15 décembre 2009

La Halakha oui, mais en quel Etat?

Le ministre de la Justice, Yaacov Nééman a déclaré la semaine dernière dans un congrès sur le droit hébraïque: "La Torah contient une solution complète à toutes les questions auxquelles nous faisons face", "Il faut faire des lois de la Torah le droit contraignant dans l'Etat d'Israël. C'est la bonne façon de nous restituer les lois de la Torah - pas après pas.”
Ce pavé dans la mare, lancé en plus par le plus haut responsable du système juridique, a fait des vagues.

Les rabbins ont applaudi, mais la plupart des réactions dans les médias - reflétant le consensus laïc majoritaire - a été de crier "la démocratie en danger" et d'agiter l'épouvantail d'un Etat de la Halakha, un "Etat talibanique"! C'est le cas de cet article du journal Maariv traduit ici en français.

Un article d'un blog publié sur plusieurs sites juifs francophones défend l'opinion contraire: selon son auteur, Bertrand Ramas-Muhlbach,  il serait souhaitable de fonder le droit israélien sur la Halakha (la loi rabbinique dérivée du Talmud). Cet article mérite d'être lu car il reflète l'opinion de nombreux israéliens religieux et sionistes modérés qui pensent qu'il suffirait d'ajouter un peu plus de religion, de lois inspirées du droit hébraïque, pour obtenir un parfait "Etat juif".

Travail demandé:
Répondez à ces questions sur le texte consacré à la Halakha :
(a) Quel poste occupe Yaacov Nééman ?
(b) De quel journal vient l'article traduit en français ?
(c) Qui a écrit l'article de blog qui défend l'opinion contraire ?

Matériel fourni:

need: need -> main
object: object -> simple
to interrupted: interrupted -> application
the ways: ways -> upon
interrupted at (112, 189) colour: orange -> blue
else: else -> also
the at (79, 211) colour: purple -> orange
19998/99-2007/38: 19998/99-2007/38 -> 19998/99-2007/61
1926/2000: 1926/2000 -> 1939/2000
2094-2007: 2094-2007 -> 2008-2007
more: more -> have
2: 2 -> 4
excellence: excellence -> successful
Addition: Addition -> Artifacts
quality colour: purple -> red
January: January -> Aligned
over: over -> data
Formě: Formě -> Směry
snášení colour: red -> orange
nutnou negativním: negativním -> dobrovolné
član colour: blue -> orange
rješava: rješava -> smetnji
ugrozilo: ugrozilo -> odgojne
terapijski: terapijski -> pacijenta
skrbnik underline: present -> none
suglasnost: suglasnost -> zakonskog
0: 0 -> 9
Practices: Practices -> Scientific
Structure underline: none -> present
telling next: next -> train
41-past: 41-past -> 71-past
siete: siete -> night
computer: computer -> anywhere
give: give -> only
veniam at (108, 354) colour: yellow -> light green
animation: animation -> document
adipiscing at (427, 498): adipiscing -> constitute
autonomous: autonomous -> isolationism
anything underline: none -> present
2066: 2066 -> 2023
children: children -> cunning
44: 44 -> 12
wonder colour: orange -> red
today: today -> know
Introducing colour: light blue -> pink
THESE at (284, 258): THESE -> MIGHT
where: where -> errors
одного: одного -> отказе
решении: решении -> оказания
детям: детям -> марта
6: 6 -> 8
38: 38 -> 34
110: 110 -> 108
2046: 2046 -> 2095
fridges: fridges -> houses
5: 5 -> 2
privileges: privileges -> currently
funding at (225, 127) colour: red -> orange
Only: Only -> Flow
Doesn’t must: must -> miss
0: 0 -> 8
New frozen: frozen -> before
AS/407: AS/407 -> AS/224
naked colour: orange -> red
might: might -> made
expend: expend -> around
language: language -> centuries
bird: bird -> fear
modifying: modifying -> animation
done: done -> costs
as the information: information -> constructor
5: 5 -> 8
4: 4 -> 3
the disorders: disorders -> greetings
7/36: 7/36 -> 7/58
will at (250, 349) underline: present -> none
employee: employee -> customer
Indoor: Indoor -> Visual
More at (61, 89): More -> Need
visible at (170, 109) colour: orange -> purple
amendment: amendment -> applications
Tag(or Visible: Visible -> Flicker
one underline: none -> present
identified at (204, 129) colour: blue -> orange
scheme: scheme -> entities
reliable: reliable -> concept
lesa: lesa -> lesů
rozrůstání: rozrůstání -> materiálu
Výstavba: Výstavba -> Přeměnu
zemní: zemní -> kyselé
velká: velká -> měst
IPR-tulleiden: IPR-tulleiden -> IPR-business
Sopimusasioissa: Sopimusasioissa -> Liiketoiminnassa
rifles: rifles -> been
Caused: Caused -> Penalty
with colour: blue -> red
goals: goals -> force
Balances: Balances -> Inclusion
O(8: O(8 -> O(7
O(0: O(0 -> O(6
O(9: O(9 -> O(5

Réponse:
(a) Ministre de la Justice.
(b) Du journal Maariv.
(c) Bertrand Ramas-Muhlbach.